Karena itulah Allah menyebut salat sebagai solusi. Dalam surat al-Baqarah [2]: 45 Allah berfirman, Kata kunci yang dapat kita temukan dari ayat di atas kesabaran dan salat yang khusyuk. Melalui keduanya, permasalahan dapat dicarika jalan keluar.
Salat adalah mengingat Allah, ritual yang dapat membuat seseorang terdorong melaksanakan perintah dan menjauhi larangan-Nya serta mengantar seseorang bersikap tabah menerima cobaan dan tugas berat. Dalam sebuah ayat dinyatakan bahwa “dengan ingat kepada Allah hati menjadi tenang.” Salat diharapkan dapat menciptakan ketenangan dalam diri seseorang. Ketika ditimpa masalah seseorang memerlukan ketenangan diri untuk mencari jalan keluar atas masalahnya. Bersikap reaktif, grusa-grusu dapat menambah masalah. Salat juga melatih kita untuk bersabar. Karena itulah, kedua hal tersebut yakni sabar dan salat dapat menjadi solusi atas masalah yang terjadi.
Dalam penafsirannya atas ayat 45 surat al-Baqarah tersebut M. Quraish Shihab juga menyinggung soal khusyu’, yang juga disebut di akhir ayat, sebagai poin penting yang perlu diperhatikan untuk memahami makna ayat tersebut. Khusyu’ adalah ketenangan hati dan keengganan seseorang kepada kedurhakaan. Orang yang khusyu’ adalah mereka yang bisa menekan kehendak nafsunya dan membiasakan dirinya merasa tenang dan berlapang dada menerima segala ketentuan Allah kepada dirinya. Menurutnya, khusyu’ tidak dibatasi hanya dalam urusan salat tapi juga menyangkut segala aktivitas manusia. Artinya, dalam menghadapi sesuatu dibutuhkan kekhusyukan dalam diri seseorang. Dalam hal ini kekhusyukan itu barangkali bisa dipahami sebagai totalitas. Totalitas yang dicurahkan dalam menjalankan sesuatu dapat menghasilkan sesuatu yang baik. Begitu juga dalam menghadapi masalah, sabar menjadi cara menemukan solusi.
Salat karenanya membutuhkan kesabaran, termasuk dalam pelaksanaanya agar mencapai kesempurnaan. Dalam fikih kita dikenalkan dengan konsep thumakninah, bersikap tenang dalam salat. Konsep itu mengajarkan kepada kita untuk tidak terburu-buru dalam tiap gerakan salat. Ketika beridiri, rukuk, i’tidal, sujud, duduk, kita diminta agar tenang dan memenuhi semua gerakannya dengan baik.
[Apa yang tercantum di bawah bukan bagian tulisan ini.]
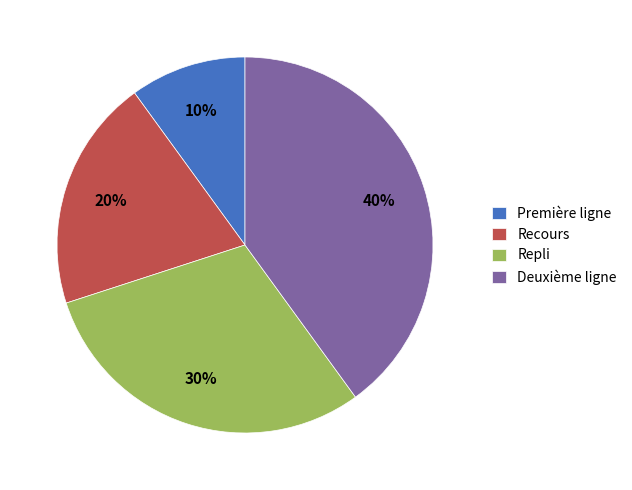

True or false: Recours accounts for 27% of the total.

False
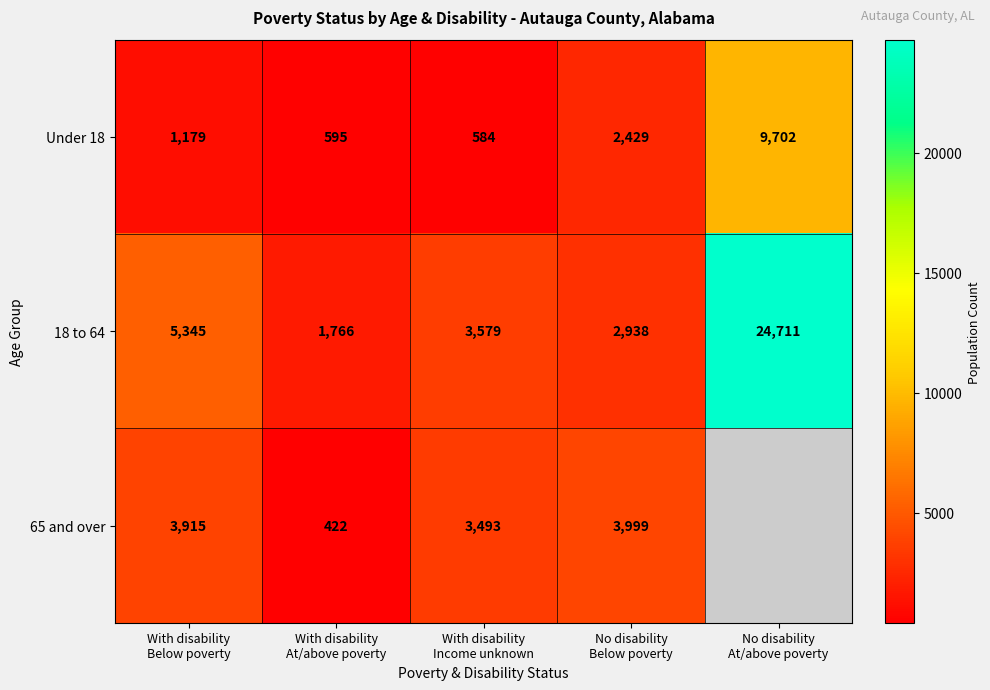

What is the minimum value for 18 to 64?

1766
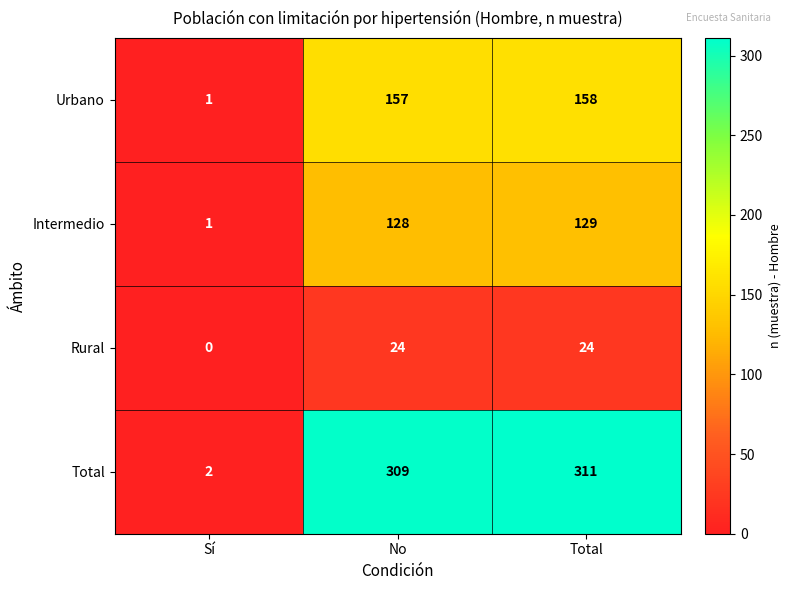

Read the Total value at No, to the nearest 50.

300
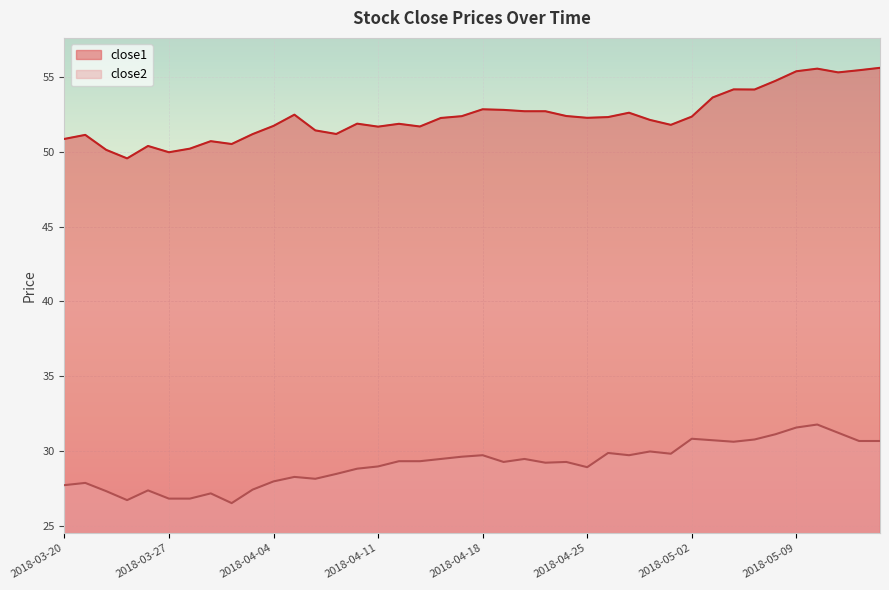

True or false: close2 and close1 intersect in this chart.

False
Thumakninah juga melatih kita untuk menghayati setiap bacaan yang dibaca dalam tiap gerakan salat. Setiap gerakan mulai dari takbiratul ihram hingga salam, adalah perwujudan dari penghambaan. Bacaan-bacaan itu adalah bentuk komunikasi dan dialog kita dengan Tuhan. Di sana kita berbicara, mengadu, dan meminta kepada Allah.
Oleh karena itu, Imam Ghazali dalam kitabnya, Kitab al-Arbain fi Ushul ad-Din, menjelaskan agar ketika salat, kita menghadirkan segenap diri dan kesadaran kita. Gerakan-gerakan badan dijaga dengan baik dan dipenuhi semua haknya, baik ketika berdiri, takbir, rujuk, sujud, atau duduk. Kita sempurnakan semuanya. Paling penting adalah menghadirkan hati. “Jangan sujud atau rukuk kecuali hatimu juga khusyuk dan tunduk sebagaimana gerakan tubuhmu,” tulis al-Ghazali.
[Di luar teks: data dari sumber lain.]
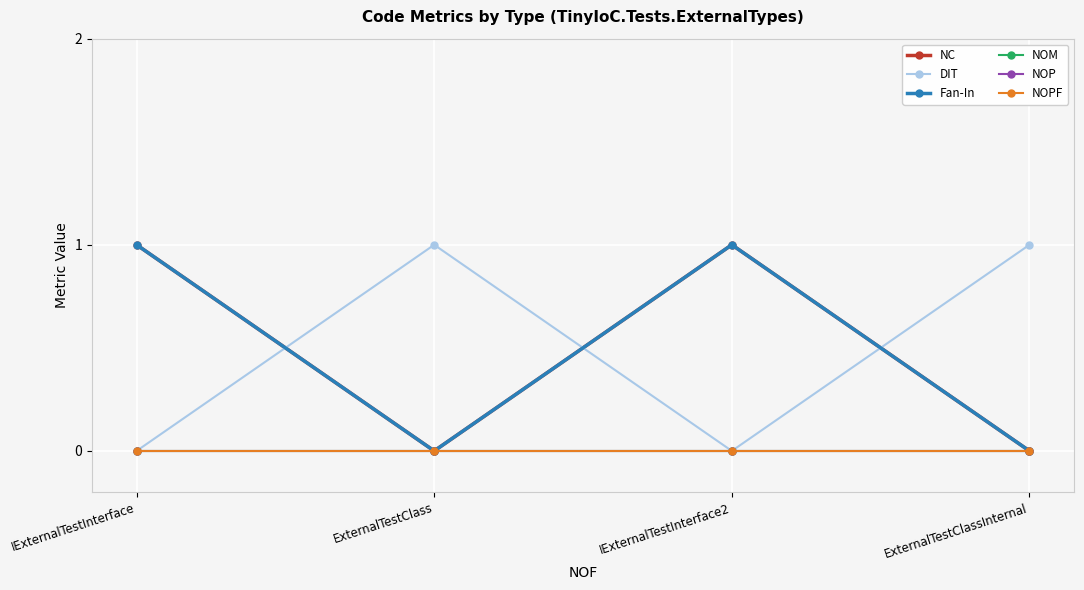

Is this an area chart (filled region under the line)?

No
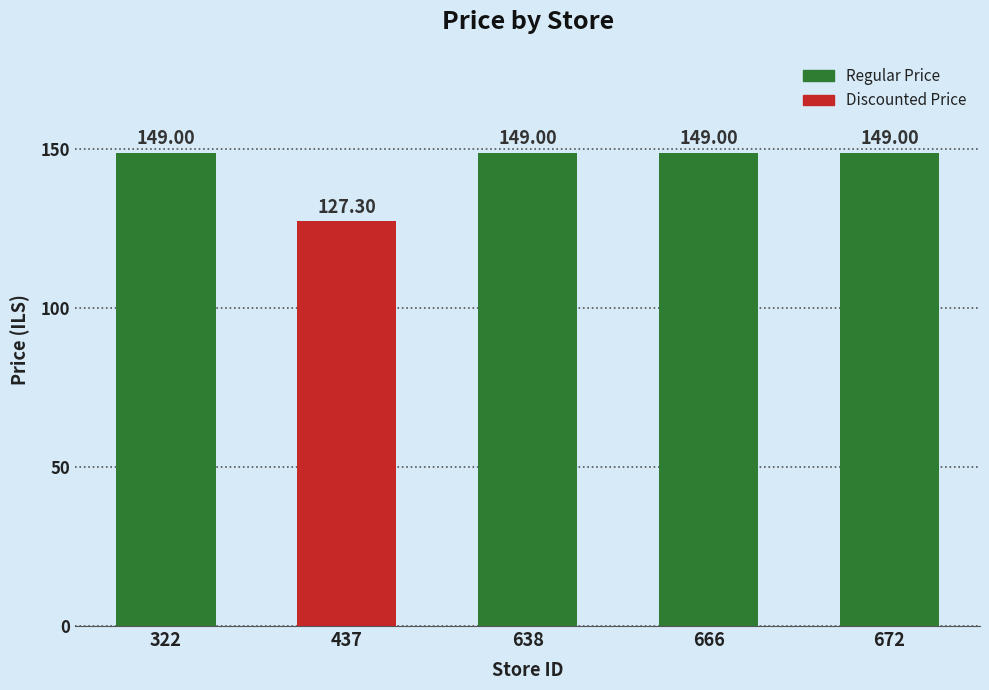

Read the value at 666.

149.0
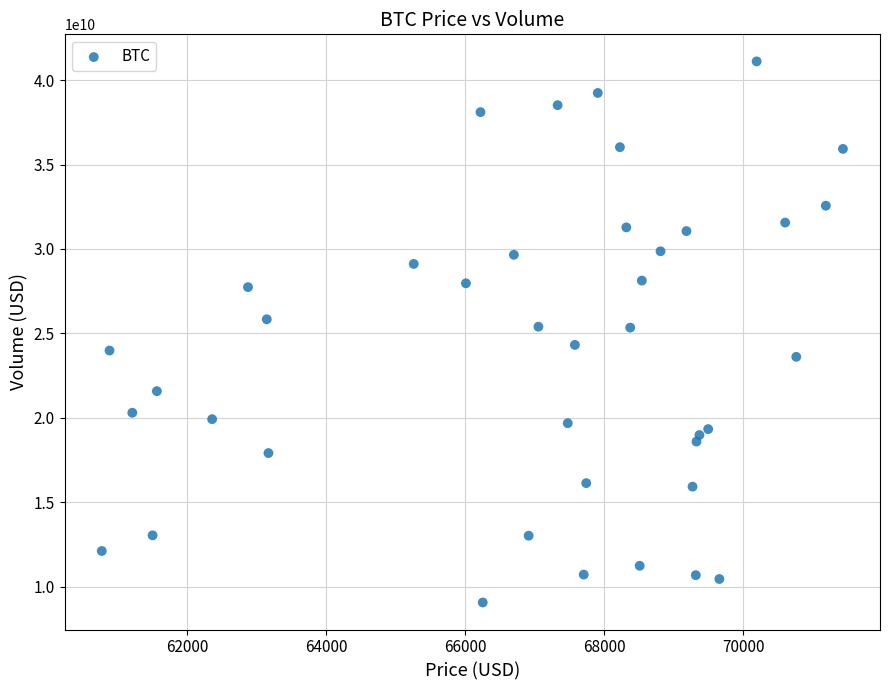

What is the range of Y values (max minus min)?

32032321978.0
Memahami bacaan-bacaan dalam salat penting untuk menciptakan kekhusyukan. Al-Ghazali memberikan contoh, misalnya, “Jangan mengucapkan ‘Allahu Akbar’ (Allah Mahabesar) sementara di hatimu masih ada yang lebih besar dari Allah, jangan mengucap “inni wajjahtu wajhia” (Aku hadapkan wajahku) kecuali hatimu benar-benar menghadap sepenuhnya kepada Allah dan mengabaikan hal-hal lain di luar Allah. Penghayatan semacam itu akan menjadikan salat kita sebagai cahaya. Salat yang dalam ayat lain disebut dapat “mencegah kejahatan dan kemungkaran.”